_REQUIREMENT 1_
According to the interview with Natasha Toffa, how many events has she hosted for Women’s Unity Movement so far?
_REQUIREMENT 2_
Output the part of the Natasha Toffa interview starting with "How would you" and going on through "you stayed empowered?", copied word for word.

_READING TEXT_

★ ★ ★ ★

Natasha Toffa is the Founder of Women’s Unity Movement and is an Australian Anglo-Indian Muslim Convert; who was raised as a practicing Catholic. Women’s Unity Movement is the first of the kind and was founded in Australia in April this year. Natasha hosts elegant women’s only gatherings inviting women of all backgrounds and faiths, in order to promote unity in diversity, female empowerment, and social change. Natasha has been featured in Buzzfeed, Mama Mia, and many other platforms. We invited Natasha to join us for the #Pakistanjournaltalk session in which we host the people of vision and abilities.
How would you describe yourself to someone who has never met you?
Someone who is bubbly, creative, determined and always go, go, go, go LOL.
What made you decide to put on hijab?
My hijab journey started a week after I reverted in 2013; at first, I was only wearing it because my mother in law forced me into doing so. I battled with depression because of this and found myself going backward in Islam. After 2 and ½ years I took off my hijab and only began wearing it again full-time from March this year. This time I genuinely wanted to wear my hijab to please Allah and for myself, hijab keeps me grounded and reminds me of the woman I am while representing Muslim women. When I wasn’t wearing hijab I would reminisce about how brave I would feel wearing hijab and how nice it was for people to know I was Muslim because I was wearing my hijab.
What is your go-to saying to help you stayed empowered?
Educate those who don’t know and kill their ignorance with knowledge.
You are developing your business Women’s Unity Movement; can you explain a little about it & what you hope to achieve?
Women’s Unity Movement is the first of the kind and was founded in Australia in April this year. I host elegant women’s only gatherings inviting women of all backgrounds and faiths, in order to promote unity in diversity, female empowerment, and social change. These events encourage women to network and establish relationships that are otherwise not available in their own everyday circle. To date I have hosted 5 events and will be taking Women’s Unity Movement internationally come early next year, starting with America. Women’s Unity Movement’s special project titled Body Beautiful will also be taking internationally starting with America.

★ ★ ★ ★

_DATA FOR REVIEW_
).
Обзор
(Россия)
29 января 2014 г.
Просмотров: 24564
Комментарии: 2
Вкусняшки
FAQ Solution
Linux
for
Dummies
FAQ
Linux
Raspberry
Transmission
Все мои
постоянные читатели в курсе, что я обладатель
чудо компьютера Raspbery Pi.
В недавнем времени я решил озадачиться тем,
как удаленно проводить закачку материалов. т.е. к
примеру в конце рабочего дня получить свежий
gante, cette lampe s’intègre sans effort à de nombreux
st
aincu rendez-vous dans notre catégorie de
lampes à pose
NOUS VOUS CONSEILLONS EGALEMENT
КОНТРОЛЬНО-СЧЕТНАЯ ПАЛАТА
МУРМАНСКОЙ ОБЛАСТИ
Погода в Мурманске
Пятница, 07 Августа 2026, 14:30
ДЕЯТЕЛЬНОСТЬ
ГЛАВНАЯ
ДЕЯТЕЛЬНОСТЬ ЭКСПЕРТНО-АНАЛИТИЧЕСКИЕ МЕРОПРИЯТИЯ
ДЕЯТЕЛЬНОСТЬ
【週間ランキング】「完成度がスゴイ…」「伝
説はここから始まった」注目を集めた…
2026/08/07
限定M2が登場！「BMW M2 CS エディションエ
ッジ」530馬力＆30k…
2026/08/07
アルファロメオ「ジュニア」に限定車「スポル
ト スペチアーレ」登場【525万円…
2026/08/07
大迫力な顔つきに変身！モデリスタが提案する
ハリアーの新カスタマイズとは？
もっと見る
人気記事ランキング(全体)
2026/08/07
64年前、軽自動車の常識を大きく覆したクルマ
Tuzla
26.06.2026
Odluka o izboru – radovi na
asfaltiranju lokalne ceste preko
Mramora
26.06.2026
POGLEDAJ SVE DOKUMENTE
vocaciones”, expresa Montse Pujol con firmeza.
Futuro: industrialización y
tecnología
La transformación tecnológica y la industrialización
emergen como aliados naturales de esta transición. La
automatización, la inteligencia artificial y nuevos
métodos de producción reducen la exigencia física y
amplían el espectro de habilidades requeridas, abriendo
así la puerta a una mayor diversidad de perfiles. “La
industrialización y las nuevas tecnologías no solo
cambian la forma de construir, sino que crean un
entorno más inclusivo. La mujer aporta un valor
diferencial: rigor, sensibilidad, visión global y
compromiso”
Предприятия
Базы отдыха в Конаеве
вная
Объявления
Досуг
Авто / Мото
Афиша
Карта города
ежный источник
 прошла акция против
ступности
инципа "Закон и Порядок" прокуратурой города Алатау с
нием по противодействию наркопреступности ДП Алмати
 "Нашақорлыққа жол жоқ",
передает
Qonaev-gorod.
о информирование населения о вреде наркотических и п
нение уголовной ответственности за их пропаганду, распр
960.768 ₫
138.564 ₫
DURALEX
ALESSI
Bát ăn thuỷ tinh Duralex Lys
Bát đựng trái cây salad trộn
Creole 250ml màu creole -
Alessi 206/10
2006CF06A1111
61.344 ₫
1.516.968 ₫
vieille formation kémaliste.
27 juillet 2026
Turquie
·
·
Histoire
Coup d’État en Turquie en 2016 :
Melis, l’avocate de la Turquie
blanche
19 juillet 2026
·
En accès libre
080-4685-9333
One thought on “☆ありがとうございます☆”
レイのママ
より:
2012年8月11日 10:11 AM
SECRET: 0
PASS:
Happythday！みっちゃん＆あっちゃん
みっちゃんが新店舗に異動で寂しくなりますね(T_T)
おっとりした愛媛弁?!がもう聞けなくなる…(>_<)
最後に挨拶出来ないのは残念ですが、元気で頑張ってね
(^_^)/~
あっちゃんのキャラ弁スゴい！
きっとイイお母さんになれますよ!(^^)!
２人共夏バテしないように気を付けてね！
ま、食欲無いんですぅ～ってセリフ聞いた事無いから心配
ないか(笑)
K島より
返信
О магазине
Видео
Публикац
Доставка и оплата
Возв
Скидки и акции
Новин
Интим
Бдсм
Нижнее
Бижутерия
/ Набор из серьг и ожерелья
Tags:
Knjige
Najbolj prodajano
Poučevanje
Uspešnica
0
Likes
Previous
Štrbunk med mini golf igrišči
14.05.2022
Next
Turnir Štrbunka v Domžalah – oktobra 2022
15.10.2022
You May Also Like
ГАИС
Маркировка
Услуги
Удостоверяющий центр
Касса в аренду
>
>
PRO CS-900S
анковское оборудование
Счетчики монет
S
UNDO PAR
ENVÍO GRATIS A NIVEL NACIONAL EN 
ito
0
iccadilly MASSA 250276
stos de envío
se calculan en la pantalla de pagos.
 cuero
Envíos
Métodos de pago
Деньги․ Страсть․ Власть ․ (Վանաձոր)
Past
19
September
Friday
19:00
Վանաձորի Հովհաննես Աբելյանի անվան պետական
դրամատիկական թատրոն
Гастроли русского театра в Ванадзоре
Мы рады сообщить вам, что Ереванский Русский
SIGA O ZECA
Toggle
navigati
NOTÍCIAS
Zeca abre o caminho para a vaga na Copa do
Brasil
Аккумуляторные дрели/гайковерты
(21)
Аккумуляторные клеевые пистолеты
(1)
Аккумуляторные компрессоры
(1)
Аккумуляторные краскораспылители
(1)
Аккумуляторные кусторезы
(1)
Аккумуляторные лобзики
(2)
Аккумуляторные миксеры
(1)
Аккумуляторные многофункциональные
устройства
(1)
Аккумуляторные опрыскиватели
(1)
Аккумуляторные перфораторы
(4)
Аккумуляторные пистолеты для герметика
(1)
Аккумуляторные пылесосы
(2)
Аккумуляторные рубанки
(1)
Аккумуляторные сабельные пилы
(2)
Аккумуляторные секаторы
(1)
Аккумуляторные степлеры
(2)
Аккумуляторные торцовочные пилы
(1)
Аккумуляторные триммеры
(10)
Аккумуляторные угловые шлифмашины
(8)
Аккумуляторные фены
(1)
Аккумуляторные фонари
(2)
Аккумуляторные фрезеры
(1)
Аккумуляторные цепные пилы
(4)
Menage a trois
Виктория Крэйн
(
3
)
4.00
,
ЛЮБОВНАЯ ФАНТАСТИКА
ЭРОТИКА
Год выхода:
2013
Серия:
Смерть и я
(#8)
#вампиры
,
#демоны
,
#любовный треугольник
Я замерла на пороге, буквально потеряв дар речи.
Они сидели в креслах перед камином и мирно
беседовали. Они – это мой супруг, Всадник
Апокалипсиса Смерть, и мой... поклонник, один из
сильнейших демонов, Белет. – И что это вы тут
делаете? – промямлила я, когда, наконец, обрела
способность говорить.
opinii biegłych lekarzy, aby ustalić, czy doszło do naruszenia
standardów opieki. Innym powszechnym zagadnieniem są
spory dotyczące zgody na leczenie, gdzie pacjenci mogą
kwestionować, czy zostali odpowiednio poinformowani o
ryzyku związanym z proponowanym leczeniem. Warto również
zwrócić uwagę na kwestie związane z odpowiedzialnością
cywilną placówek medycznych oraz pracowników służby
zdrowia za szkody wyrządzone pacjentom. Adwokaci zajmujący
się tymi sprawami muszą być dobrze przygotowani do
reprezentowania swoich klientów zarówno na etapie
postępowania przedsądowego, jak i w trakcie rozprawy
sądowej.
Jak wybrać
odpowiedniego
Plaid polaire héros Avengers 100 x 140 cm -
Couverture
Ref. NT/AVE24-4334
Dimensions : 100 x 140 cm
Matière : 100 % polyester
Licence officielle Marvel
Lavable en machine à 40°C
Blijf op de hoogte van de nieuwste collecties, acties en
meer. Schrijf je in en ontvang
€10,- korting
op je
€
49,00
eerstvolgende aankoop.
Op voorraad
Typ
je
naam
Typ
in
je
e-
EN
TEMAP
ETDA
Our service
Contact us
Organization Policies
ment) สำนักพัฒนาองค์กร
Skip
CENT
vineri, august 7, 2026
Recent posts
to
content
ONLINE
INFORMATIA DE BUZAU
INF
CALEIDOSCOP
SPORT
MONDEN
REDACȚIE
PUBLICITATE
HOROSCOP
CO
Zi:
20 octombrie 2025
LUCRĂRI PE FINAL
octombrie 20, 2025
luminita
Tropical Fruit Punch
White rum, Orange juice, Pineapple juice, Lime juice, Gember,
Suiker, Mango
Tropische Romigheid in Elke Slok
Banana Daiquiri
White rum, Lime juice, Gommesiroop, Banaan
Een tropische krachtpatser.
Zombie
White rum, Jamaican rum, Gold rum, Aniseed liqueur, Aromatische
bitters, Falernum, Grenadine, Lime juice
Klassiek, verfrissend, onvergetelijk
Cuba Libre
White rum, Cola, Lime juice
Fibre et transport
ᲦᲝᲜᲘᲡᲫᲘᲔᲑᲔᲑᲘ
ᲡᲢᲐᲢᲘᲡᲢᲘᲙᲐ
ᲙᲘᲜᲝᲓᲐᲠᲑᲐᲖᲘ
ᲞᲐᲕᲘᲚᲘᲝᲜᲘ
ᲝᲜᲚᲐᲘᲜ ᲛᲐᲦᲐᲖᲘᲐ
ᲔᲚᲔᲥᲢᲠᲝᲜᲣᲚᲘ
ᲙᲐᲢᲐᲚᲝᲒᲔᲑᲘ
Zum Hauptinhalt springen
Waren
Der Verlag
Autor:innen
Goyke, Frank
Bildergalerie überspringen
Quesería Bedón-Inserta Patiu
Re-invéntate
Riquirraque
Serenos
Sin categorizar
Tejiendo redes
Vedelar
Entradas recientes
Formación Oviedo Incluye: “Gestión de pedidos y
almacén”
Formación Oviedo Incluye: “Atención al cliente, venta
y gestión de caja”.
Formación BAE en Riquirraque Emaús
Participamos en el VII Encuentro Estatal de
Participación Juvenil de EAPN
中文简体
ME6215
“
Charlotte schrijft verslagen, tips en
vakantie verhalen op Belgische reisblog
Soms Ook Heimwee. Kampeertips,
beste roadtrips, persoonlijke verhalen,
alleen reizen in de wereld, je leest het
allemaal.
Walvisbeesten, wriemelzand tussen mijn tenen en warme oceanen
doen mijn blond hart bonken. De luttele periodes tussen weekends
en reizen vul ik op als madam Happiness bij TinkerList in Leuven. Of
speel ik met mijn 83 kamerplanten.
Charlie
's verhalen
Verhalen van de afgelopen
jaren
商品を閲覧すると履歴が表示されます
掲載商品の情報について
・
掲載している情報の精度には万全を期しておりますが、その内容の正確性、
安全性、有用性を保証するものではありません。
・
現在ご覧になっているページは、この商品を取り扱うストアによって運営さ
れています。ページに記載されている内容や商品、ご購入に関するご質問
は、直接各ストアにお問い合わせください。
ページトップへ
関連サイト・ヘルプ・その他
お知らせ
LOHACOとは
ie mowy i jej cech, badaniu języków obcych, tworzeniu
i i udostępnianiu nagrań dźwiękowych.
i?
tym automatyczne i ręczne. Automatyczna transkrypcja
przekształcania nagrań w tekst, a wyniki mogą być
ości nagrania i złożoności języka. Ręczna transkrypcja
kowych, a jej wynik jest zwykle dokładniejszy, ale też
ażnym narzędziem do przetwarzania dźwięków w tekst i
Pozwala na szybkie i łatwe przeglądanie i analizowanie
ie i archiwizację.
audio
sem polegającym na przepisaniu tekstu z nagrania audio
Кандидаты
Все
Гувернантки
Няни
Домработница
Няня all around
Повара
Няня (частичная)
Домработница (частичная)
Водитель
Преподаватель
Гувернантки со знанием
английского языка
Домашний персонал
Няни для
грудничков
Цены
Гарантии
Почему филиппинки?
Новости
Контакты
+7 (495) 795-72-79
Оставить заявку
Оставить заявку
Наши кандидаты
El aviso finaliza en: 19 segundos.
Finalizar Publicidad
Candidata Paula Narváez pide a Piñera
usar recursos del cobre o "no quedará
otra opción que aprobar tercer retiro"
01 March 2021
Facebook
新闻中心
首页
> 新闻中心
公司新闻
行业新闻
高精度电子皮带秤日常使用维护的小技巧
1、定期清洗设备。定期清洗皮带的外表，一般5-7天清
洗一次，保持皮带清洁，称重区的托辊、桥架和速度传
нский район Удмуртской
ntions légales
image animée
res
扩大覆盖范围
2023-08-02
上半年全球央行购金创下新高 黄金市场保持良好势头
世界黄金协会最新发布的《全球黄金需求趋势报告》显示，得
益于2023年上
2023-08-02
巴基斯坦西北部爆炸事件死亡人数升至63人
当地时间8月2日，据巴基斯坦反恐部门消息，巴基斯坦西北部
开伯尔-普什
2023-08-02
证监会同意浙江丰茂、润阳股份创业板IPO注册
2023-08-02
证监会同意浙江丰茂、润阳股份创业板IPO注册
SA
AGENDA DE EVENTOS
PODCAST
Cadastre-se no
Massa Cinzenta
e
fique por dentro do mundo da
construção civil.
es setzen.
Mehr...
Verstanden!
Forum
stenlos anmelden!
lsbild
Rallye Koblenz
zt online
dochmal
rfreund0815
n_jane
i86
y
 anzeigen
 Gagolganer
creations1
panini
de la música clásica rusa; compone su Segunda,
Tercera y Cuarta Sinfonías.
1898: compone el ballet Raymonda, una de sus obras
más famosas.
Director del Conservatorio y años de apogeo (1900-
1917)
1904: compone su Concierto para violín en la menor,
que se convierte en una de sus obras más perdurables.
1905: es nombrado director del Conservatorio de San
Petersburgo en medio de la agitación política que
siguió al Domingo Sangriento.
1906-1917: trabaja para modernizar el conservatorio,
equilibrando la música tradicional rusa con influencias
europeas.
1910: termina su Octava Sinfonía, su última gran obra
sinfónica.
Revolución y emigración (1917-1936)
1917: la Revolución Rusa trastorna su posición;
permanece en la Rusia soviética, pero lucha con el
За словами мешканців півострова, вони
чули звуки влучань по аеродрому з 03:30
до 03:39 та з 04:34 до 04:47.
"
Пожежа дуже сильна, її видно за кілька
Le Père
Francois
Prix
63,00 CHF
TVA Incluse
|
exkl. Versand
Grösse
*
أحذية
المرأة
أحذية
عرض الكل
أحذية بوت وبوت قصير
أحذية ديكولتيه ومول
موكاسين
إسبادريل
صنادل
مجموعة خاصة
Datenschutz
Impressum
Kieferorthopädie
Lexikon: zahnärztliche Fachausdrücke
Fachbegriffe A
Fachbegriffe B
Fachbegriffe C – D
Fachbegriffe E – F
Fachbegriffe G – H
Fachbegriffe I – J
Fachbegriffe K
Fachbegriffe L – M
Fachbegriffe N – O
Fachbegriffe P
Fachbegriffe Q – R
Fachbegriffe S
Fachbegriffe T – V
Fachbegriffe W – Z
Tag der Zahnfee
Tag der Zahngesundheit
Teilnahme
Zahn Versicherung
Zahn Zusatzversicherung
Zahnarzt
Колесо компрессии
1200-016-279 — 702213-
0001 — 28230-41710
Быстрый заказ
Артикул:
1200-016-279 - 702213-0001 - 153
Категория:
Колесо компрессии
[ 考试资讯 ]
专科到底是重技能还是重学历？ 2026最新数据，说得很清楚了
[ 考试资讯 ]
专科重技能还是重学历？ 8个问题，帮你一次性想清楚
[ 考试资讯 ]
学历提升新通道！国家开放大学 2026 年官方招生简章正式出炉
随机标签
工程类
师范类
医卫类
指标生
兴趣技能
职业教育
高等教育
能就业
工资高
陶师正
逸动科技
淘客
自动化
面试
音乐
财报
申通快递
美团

★ ★ ★ ★

_ANSWER SECTION 1_
She has hosted 5 events.

_ANSWER SECTION 2_
How would you describe yourself to someone who has never met you?
Someone who is bubbly, creative, determined and always go, go, go, go LOL.
What made you decide to put on hijab?
My hijab journey started a week after I reverted in 2013; at first, I was only wearing it because my mother in law forced me into doing so. I battled with depression because of this and found myself going backward in Islam. After 2 and ½ years I took off my hijab and only began wearing it again full-time from March this year. This time I genuinely wanted to wear my hijab to please Allah and for myself, hijab keeps me grounded and reminds me of the woman I am while representing Muslim women. When I wasn’t wearing hijab I would reminisce about how brave I would feel wearing hijab and how nice it was for people to know I was Muslim because I was wearing my hijab.
What is your go-to saying to help you stayed empowered?